*** Opening DATA TO EXAMINE ***

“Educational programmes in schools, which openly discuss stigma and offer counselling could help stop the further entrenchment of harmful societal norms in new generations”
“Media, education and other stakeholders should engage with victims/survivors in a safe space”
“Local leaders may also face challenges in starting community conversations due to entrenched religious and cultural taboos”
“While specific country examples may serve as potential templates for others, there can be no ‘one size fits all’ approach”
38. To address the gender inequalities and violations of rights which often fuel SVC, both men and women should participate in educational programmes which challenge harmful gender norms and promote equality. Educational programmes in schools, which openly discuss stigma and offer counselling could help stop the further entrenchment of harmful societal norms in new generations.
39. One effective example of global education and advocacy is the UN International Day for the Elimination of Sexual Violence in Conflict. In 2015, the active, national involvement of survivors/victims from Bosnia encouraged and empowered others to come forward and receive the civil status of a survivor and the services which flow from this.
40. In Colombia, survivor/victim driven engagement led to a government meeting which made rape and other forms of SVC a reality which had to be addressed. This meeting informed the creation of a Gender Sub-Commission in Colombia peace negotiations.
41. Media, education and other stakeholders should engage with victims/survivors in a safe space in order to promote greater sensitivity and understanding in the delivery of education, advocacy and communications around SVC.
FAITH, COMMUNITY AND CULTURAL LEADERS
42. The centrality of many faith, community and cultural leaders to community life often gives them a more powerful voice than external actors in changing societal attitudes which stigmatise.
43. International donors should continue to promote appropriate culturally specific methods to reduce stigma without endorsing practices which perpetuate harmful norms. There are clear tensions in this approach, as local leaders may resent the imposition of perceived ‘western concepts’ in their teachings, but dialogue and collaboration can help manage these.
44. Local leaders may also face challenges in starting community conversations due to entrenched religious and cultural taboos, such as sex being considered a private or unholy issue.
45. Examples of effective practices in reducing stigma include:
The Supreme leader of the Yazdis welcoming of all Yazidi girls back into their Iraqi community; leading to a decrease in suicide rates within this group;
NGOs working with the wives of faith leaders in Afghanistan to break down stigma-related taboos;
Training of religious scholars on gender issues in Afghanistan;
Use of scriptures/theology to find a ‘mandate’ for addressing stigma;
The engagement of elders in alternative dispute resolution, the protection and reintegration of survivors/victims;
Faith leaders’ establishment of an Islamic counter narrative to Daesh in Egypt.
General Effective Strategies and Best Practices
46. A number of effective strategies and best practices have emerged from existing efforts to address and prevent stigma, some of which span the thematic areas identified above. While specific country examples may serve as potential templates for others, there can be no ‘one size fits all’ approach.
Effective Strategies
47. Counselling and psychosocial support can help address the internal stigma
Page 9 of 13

*** Closing DATA TO EXAMINE ***

PROBLEM REQUIREMENTS => Go to the line with "39. One effective" in the entries above and repeat every line from there through the line with "Use of scriptures/theology", exactly and with no other text.

REPLY TO THE EXERCISE =>
39. One effective example of global education and advocacy is the UN International Day for the Elimination of Sexual Violence in Conflict. In 2015, the active, national involvement of survivors/victims from Bosnia encouraged and empowered others to come forward and receive the civil status of a survivor and the services which flow from this.
40. In Colombia, survivor/victim driven engagement led to a government meeting which made rape and other forms of SVC a reality which had to be addressed. This meeting informed the creation of a Gender Sub-Commission in Colombia peace negotiations.
41. Media, education and other stakeholders should engage with victims/survivors in a safe space in order to promote greater sensitivity and understanding in the delivery of education, advocacy and communications around SVC.
FAITH, COMMUNITY AND CULTURAL LEADERS
42. The centrality of many faith, community and cultural leaders to community life often gives them a more powerful voice than external actors in changing societal attitudes which stigmatise.
43. International donors should continue to promote appropriate culturally specific methods to reduce stigma without endorsing practices which perpetuate harmful norms. There are clear tensions in this approach, as local leaders may resent the imposition of perceived ‘western concepts’ in their teachings, but dialogue and collaboration can help manage these.
44. Local leaders may also face challenges in starting community conversations due to entrenched religious and cultural taboos, such as sex being considered a private or unholy issue.
45. Examples of effective practices in reducing stigma include:
The Supreme leader of the Yazdis welcoming of all Yazidi girls back into their Iraqi community; leading to a decrease in suicide rates within this group;
NGOs working with the wives of faith leaders in Afghanistan to break down stigma-related taboos;
Training of religious scholars on gender issues in Afghanistan;
Use of scriptures/theology to find a ‘mandate’ for addressing stigma;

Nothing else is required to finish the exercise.